As mentioned above, our experiments show that the sentence recognition rate improves in 23 out of 70 sentences. However, we found that, in 8 of these 23 sentences, the sentence format ending in a noun contributed to the improvement of the rate, even though the sentence was grammatically, semantically incorrect (UGS). Below is an example of a sentence ending in a noun.
Input sentence: |
彼女は英語を始めた |
``Kanojyo wa eigo wo Hajimeta. '' |
`She begin to study English.' |
The first candidate: |
彼女は英国は自宅. (UGS) |
``Kanojyo ha eikoku wo jitaku (UGS)'' |
`She is Enlish is home.' (UGS) |
Such sentences can be easily eliminated by using a simple rule that selects only sentences ending with a verb or verb phase, instead of using the valency patterns.

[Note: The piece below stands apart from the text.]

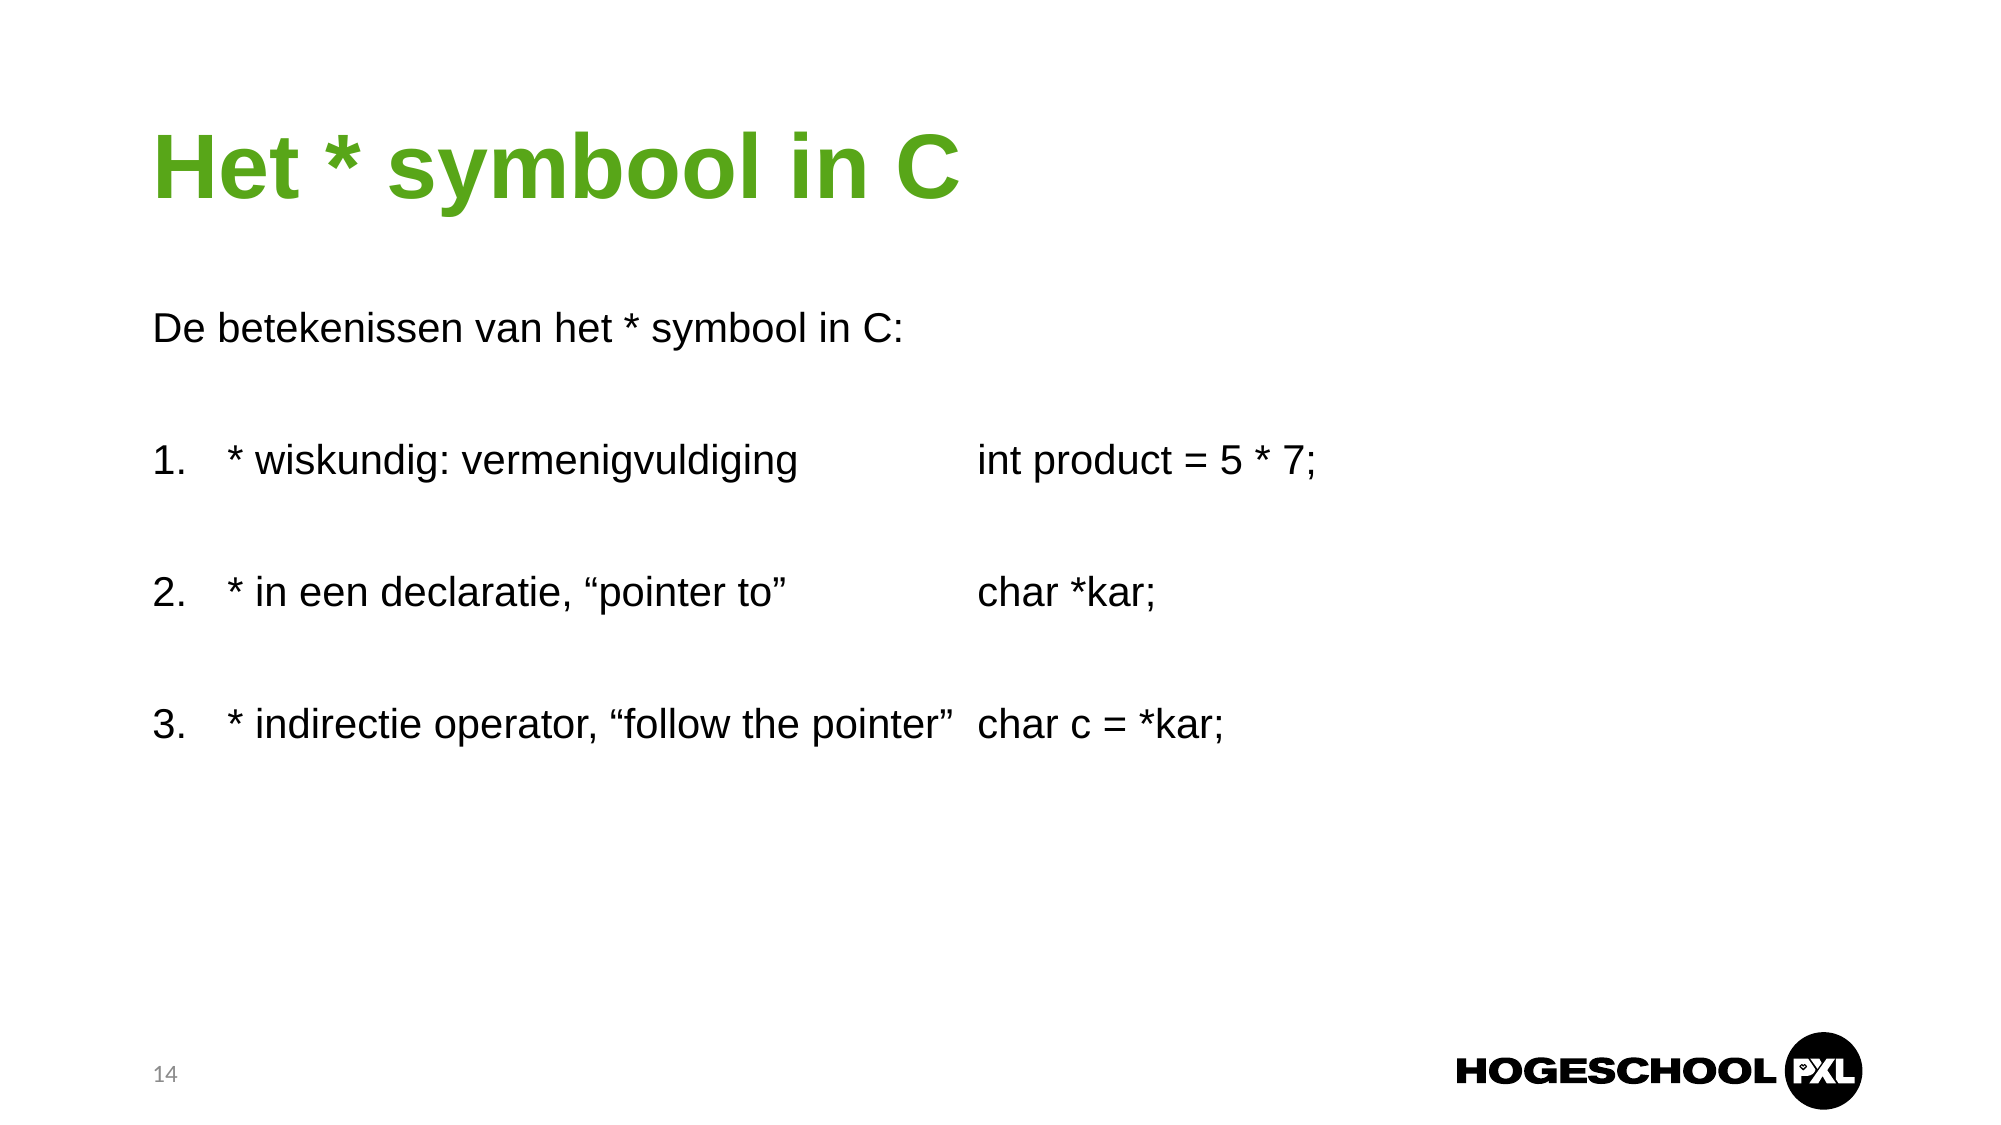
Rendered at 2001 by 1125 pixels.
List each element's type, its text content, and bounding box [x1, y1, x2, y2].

In this study, we used the word bigram model for the speech recognition program and calculated word bigrams using the sentences collected from newspaper issues published in one year [6]. These issues contained many headlines that usually ended with a noun. Accordingly, many sentences ending with a noun were used as data for calculating word bigrams. Consequently, the text data for computing word bigrams should be such that the end of the sentence is noun.
We should remove the running titles of the newspapers before calculating the word bigram models.